Work instruction
Starting at the beginning of the records and going on through the line that contains "<strong>According to a", lay out each line as a row of a Markdown table with the columns Row and Line, numbering the rows and skipping blank lines. Leave the pictures out of your answer.
--- Extracted material ---
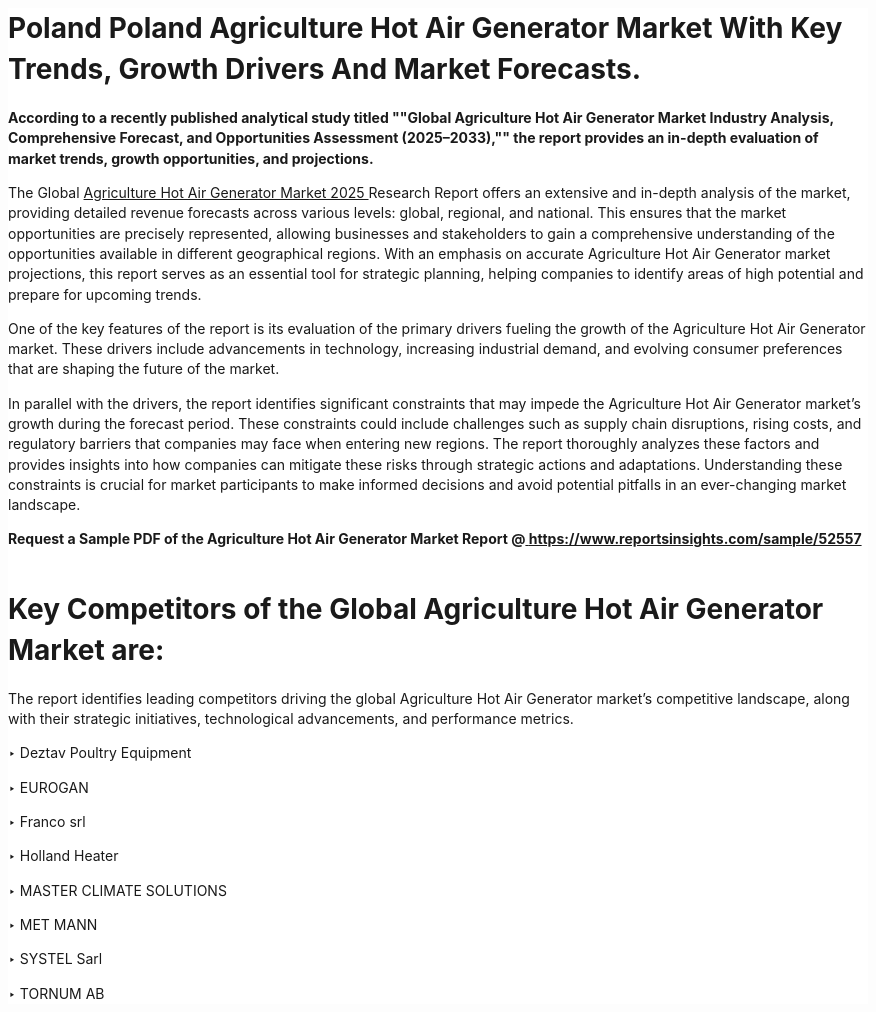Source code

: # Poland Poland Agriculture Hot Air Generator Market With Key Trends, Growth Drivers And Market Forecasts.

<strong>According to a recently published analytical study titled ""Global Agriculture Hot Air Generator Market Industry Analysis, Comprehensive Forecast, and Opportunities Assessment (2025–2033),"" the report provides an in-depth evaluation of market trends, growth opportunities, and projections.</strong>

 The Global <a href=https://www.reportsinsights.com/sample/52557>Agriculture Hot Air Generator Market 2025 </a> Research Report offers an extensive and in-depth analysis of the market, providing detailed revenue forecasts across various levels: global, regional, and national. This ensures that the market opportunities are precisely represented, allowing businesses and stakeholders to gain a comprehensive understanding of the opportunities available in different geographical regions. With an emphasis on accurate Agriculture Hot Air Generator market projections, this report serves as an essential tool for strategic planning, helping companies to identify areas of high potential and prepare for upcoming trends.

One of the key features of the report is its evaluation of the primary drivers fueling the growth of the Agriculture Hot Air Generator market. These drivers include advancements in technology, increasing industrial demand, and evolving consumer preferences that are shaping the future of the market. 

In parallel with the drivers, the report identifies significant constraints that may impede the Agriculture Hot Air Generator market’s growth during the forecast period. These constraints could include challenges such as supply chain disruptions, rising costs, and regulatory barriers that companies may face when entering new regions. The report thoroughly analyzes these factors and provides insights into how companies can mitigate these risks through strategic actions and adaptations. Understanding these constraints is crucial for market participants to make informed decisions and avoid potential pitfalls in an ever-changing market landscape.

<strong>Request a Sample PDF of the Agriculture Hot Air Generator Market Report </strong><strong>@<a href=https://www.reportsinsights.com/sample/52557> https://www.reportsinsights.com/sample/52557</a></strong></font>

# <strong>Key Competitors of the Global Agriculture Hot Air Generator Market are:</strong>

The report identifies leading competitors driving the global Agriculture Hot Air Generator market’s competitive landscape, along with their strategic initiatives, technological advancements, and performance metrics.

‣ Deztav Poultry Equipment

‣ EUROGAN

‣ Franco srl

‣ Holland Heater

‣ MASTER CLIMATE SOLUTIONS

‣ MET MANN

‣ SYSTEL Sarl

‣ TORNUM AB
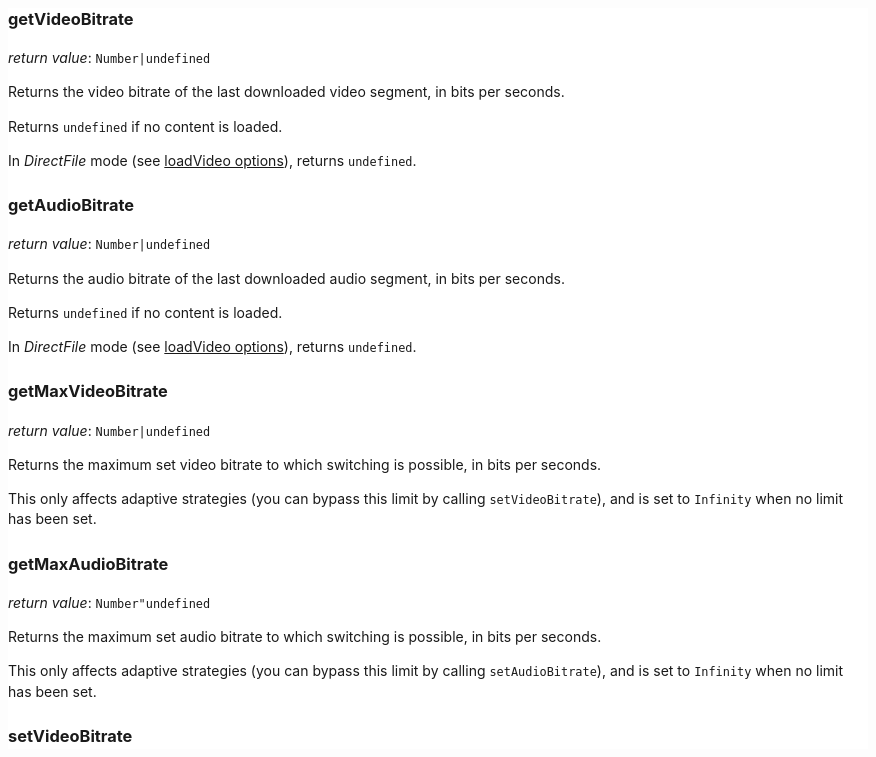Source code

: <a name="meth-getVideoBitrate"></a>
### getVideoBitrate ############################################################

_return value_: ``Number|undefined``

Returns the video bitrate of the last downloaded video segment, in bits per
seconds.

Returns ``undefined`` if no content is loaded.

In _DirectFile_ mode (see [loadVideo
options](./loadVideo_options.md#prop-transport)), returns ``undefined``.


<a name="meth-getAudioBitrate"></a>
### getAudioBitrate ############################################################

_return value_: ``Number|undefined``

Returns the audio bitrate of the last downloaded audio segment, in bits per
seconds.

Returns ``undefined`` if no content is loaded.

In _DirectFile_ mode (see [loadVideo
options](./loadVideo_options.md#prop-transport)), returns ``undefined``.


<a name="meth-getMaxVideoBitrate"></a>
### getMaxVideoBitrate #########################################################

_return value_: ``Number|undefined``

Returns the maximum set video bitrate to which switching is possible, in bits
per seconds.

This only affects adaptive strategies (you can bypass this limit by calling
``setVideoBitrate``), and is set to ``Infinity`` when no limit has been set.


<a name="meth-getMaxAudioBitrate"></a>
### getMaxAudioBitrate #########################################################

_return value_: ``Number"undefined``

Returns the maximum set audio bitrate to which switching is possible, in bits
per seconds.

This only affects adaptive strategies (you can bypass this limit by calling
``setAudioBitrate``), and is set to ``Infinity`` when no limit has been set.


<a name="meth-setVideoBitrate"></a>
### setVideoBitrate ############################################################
---
Written response
| Row | Line |
|---|---|
| 1 | Source code |
| 2 | : # Poland Poland Agriculture Hot Air Generator Market With Key Trends, Growth Drivers And Market Forecasts. |
| 3 | <strong>According to a recently published analytical study titled ""Global Agriculture Hot Air Generator Market Industry Analysis, Comprehensive Forecast, and Opportunities Assessment (2025–2033),"" the report provides an in-depth evaluation of market trends, growth opportunities, and projections.</strong> |